If Dan is right that no ethnicity deserves its own state, then this goes to the root of Israel's ancient religion and covenant. This strikes at the heart it seems to me of the ethnic religious claims which we gentiles have been grafted into. Was it all rubbish to begin with, with its roots in ethnic bigotry? Why privilege their Messiah then? Certainly Unitarianism looks more just and rational.

Perhaps we find the ethnic claims to land atrocious, but Israel's presence in the land was a definition of justice for the Jews. To argue for justice from a liberal universal context smacks of the same secular liberalism that wishes to have a God not revealed in ethnic religious cults and texts.

Only someone who refuses to admit the radical reinterpretation of the tradition that Paul is making could say that it is a misreading of the texts to claim the land of Israel for the Jews.
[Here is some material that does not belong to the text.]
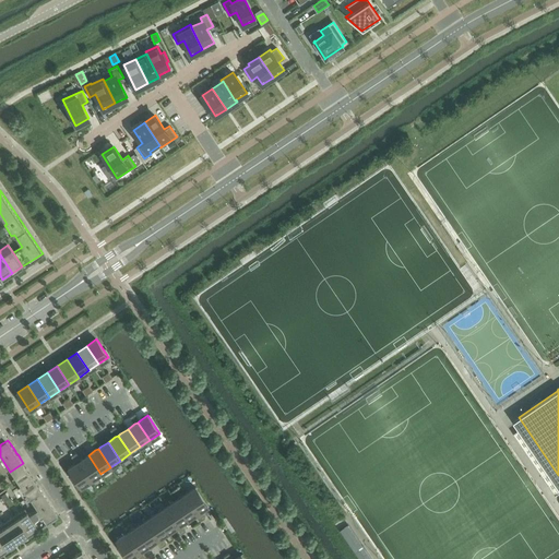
[(81,460),(79,462),(91,480),(100,474),(88,455),(81,460)]
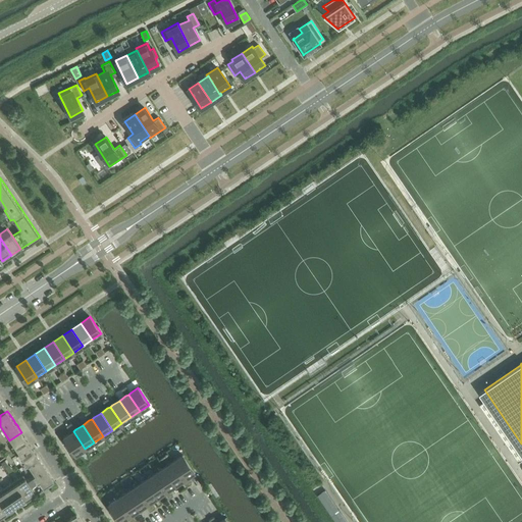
[(70,432),(63,437),(75,455),(85,449),(73,431),(70,432)]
You have to be the kind of person like Paul who calls Abe's natural descendants (who are not Christians) "children of Hagar". The "misreading" of texts accusation can easily work both ways. The supersessionism of Paul invites it. If this sort of supersessionism is simply "the truth" then it has to be realized it is an easily contested political reading, not just the only rational option.

In-house debates among Christians will be easily settled since it seems we should follow Paul's "mis-reading", but it's not as if the dispensationalists are making some obviously irrational claim. They just haven't fully converted to Paul's wild vision. But it seems many of us spend a lot of energy explaining why Paul's religious vision (disinheriting the Jews of the flesh) is not so crazy (that is, repugnant to Jews).

All that to say that after WWII, I think the Jews should have been given New Jersey instead of Palestine.

dan said...

Just a quick note of clarification in relation to David Wilkerson's comment.

In my comment, I do not assert that "no ethnicity deserves its own state." What I am doing is asking if any ethnicity deserves its own state, and if so, what makes one ethnicity qualify while another ethnicity is disqualified.

Chris Tilling said...

Hi Jamie,
Thanks for the link, I shall have a look! And I shall ponder your interesting thoughts on this matter. The hermeneutical question I shall return to when I get back to Germany in a few days. I'd like to hear your comments as I work through this.